Bullock’s complaint claims that after she fired Rene, she hired a consultant to assess the law school’s admissions department, and the investigation led to the university firing of Austin Lane, its president.

Under Bullock’s direction, according to the filing, the law school’s admissions department moved to a paperless application system and required that all applications be submitted through the Law School Admission Council portal. Also, she directed the university’s information technology department to create an online portal for seat deposits, which eliminated admissions personnel from receiving cash.

The school has a history of public accreditation notices. In 2017, it received a public censure from the ABA’s Section of Legal Education and Admissions to the Bar. That involved noncompliance with Standard 104, which addresses information that law schools provide to the council, and equal opportunity provisions detailed in Standard 205(b). The finding followed a federal discrimination lawsuit brought against the school by a female associate dean. According to a 2017 dismissal order, the claims were settled.

Also in 2017, the law school was found to be out of compliance with Standard 301(a) and Standard 309(b), which address academic programs and support, and admissions provisions detailed in Standard 501.

The council found in 2020 that the law school had come into compliance with the standards, according to a 2020 Texas Southern University press release.

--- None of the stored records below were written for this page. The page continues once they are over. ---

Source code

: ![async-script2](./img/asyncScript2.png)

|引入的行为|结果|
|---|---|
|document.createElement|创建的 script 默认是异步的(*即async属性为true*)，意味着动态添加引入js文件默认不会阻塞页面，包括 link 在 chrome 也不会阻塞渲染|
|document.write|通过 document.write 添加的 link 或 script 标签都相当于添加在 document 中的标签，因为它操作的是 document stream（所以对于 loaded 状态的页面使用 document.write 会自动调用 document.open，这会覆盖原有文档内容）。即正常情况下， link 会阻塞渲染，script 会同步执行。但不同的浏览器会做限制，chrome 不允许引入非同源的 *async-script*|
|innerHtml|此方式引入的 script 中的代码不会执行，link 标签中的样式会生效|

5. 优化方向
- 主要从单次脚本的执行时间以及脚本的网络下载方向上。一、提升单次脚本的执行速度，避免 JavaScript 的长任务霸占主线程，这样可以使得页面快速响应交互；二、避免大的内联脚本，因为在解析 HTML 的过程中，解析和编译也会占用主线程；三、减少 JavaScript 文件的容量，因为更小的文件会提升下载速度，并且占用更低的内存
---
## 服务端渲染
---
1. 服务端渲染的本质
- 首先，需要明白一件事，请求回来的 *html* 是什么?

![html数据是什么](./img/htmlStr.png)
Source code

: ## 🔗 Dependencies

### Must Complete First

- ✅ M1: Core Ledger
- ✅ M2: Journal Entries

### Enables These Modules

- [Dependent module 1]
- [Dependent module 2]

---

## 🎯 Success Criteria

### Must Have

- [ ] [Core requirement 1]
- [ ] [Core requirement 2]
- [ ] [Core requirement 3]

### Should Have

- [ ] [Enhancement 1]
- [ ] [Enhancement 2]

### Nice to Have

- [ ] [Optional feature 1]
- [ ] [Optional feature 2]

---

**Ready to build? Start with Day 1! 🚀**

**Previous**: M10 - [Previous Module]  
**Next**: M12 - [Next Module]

Bullock’s complaint claims that before she was dean, the law school had not obtained an LSAC study to predict student performance for several years. Most law schools get annual studies, according to the complaint. And as dean, she directed the admissions department to provide data for a three-year LSAC study focused on students’ first-year performance and the predictive value of their objective credentials when applying to law schools.

Additionally, according to the complaint, at-risk students were not notified of their standing before Bullock started the position, nor were they placed on probation. She implemented a formal notification program, created a tutoring program for first-year students and mandated that at-risk 2L students attend skills training classes.

The TaxProg Blog also has coverage of Bullock’s complaint.